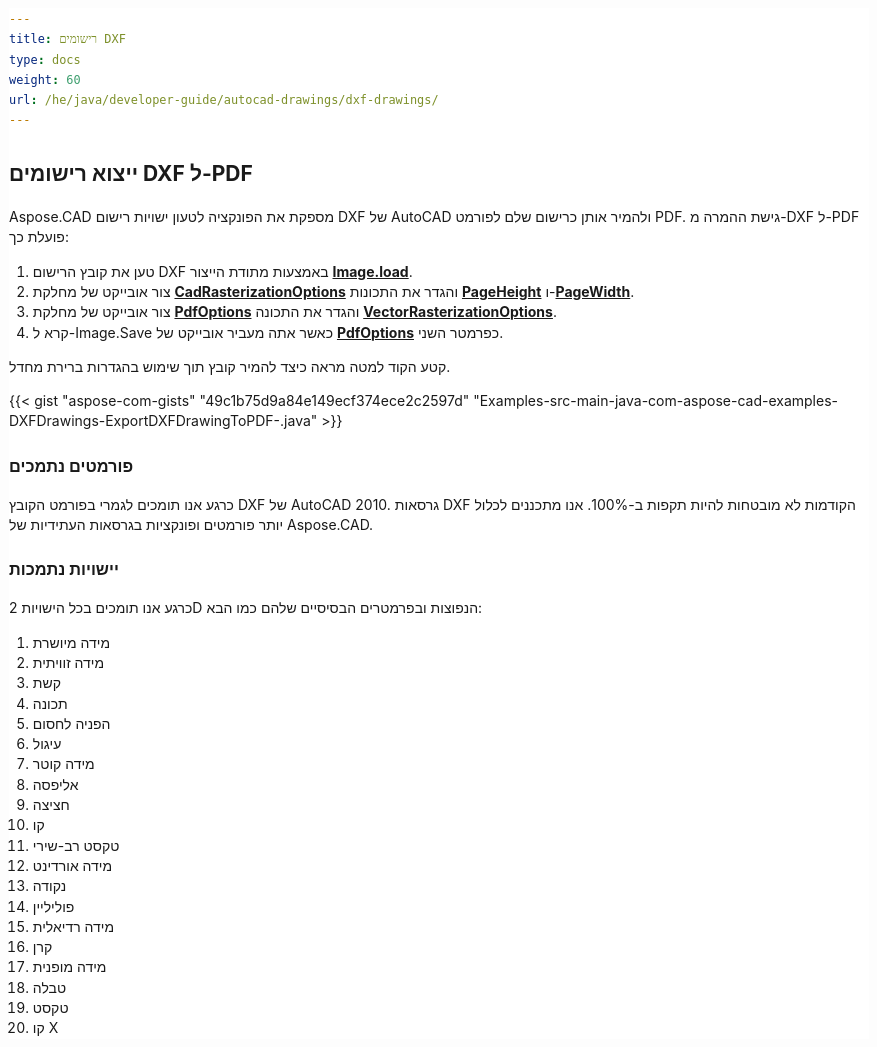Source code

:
 ```yaml
---
title: רישומים DXF
type: docs
weight: 60
url: /he/java/developer-guide/autocad-drawings/dxf-drawings/
---
```


## **ייצוא רישומים DXF ל-PDF**

Aspose.CAD מספקת את הפונקציה לטעון ישויות רישום DXF של AutoCAD ולהמיר אותן כרישום שלם לפורמט PDF. גישת ההמרה מ-DXF ל-PDF פועלת כך:

1. טען את קובץ הרישום DXF באמצעות מתודת הייצור [**Image.load**](https://reference.aspose.com/cad/java/com.aspose.cad/Image#load-java.io.InputStream-).
1. צור אובייקט של מחלקת [**CadRasterizationOptions**](https://reference.aspose.com/cad/java/com.aspose.cad.imageoptions/CadRasterizationOptions) והגדר את התכונות [**PageHeight**](https://reference.aspose.com/cad/java/com.aspose.cad.imageoptions/VectorRasterizationOptions#setPageHeight-float-) ו-[**PageWidth**](https://reference.aspose.com/cad/java/com.aspose.cad.imageoptions/VectorRasterizationOptions#setPageWidth-float-).
1. צור אובייקט של מחלקת [**PdfOptions**](https://reference.aspose.com/cad/java/com.aspose.cad.imageoptions/PdfOptions) והגדר את התכונה [**VectorRasterizationOptions**](https://reference.aspose.com/cad/java/com.aspose.cad.imageoptions/VectorRasterizationOptions).
1. קרא ל-Image.Save כאשר אתה מעביר אובייקט של [**PdfOptions**](https://reference.aspose.com/cad/java/com.aspose.cad.imageoptions/PdfOptions) כפרמטר השני.

קטע הקוד למטה מראה כיצד להמיר קובץ תוך שימוש בהגדרות ברירת מחדל.

{{< gist "aspose-com-gists" "49c1b75d9a84e149ecf374ece2c2597d" "Examples-src-main-java-com-aspose-cad-examples-DXFDrawings-ExportDXFDrawingToPDF-.java" >}}

### **פורמטים נתמכים**

כרגע אנו תומכים לגמרי בפורמט הקובץ DXF של AutoCAD 2010. גרסאות DXF הקודמות לא מובטחות להיות תקפות ב-100%. אנו מתכננים לכלול יותר פורמטים ופונקציות בגרסאות העתידיות של Aspose.CAD.

### **יישויות נתמכות**

כרגע אנו תומכים בכל הישויות 2D הנפוצות ובפרמטרים הבסיסיים שלהם כמו הבא:

1. מידה מיושרת
1. מידה זוויתית
1. קשת
1. תכונה
1. הפניה לחסום
1. עיגול
1. מידה קוטר
1. אליפסה
1. חציצה
1. קו
1. טקסט רב-שירי
1. מידה אורדינט
1. נקודה
1. פוליליין
1. מידה רדיאלית
1. קרן
1. מידה מופנית
1. טבלה
1. טקסט
1. קו X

------------------------------------------------------------

▶ **DIRECTIONS FOR THIS TASK**
The data above are to be repeated word for word, with any pictures left out.

▶ **ANSWER SPACE**
Source code

:
 ```yaml
---
title: רישומים DXF
type: docs
weight: 60
url: /he/java/developer-guide/autocad-drawings/dxf-drawings/
---
```


## **ייצוא רישומים DXF ל-PDF**

Aspose.CAD מספקת את הפונקציה לטעון ישויות רישום DXF של AutoCAD ולהמיר אותן כרישום שלם לפורמט PDF. גישת ההמרה מ-DXF ל-PDF פועלת כך:

1. טען את קובץ הרישום DXF באמצעות מתודת הייצור [**Image.load**](https://reference.aspose.com/cad/java/com.aspose.cad/Image#load-java.io.InputStream-).
1. צור אובייקט של מחלקת [**CadRasterizationOptions**](https://reference.aspose.com/cad/java/com.aspose.cad.imageoptions/CadRasterizationOptions) והגדר את התכונות [**PageHeight**](https://reference.aspose.com/cad/java/com.aspose.cad.imageoptions/VectorRasterizationOptions#setPageHeight-float-) ו-[**PageWidth**](https://reference.aspose.com/cad/java/com.aspose.cad.imageoptions/VectorRasterizationOptions#setPageWidth-float-).
1. צור אובייקט של מחלקת [**PdfOptions**](https://reference.aspose.com/cad/java/com.aspose.cad.imageoptions/PdfOptions) והגדר את התכונה [**VectorRasterizationOptions**](https://reference.aspose.com/cad/java/com.aspose.cad.imageoptions/VectorRasterizationOptions).
1. קרא ל-Image.Save כאשר אתה מעביר אובייקט של [**PdfOptions**](https://reference.aspose.com/cad/java/com.aspose.cad.imageoptions/PdfOptions) כפרמטר השני.

קטע הקוד למטה מראה כיצד להמיר קובץ תוך שימוש בהגדרות ברירת מחדל.

{{< gist "aspose-com-gists" "49c1b75d9a84e149ecf374ece2c2597d" "Examples-src-main-java-com-aspose-cad-examples-DXFDrawings-ExportDXFDrawingToPDF-.java" >}}

### **פורמטים נתמכים**

כרגע אנו תומכים לגמרי בפורמט הקובץ DXF של AutoCAD 2010. גרסאות DXF הקודמות לא מובטחות להיות תקפות ב-100%. אנו מתכננים לכלול יותר פורמטים ופונקציות בגרסאות העתידיות של Aspose.CAD.

### **יישויות נתמכות**

כרגע אנו תומכים בכל הישויות 2D הנפוצות ובפרמטרים הבסיסיים שלהם כמו הבא:

1. מידה מיושרת
1. מידה זוויתית
1. קשת
1. תכונה
1. הפניה לחסום
1. עיגול
1. מידה קוטר
1. אליפסה
1. חציצה
1. קו
1. טקסט רב-שירי
1. מידה אורדינט
1. נקודה
1. פוליליין
1. מידה רדיאלית
1. קרן
1. מידה מופנית
1. טבלה
1. טקסט
1. קו X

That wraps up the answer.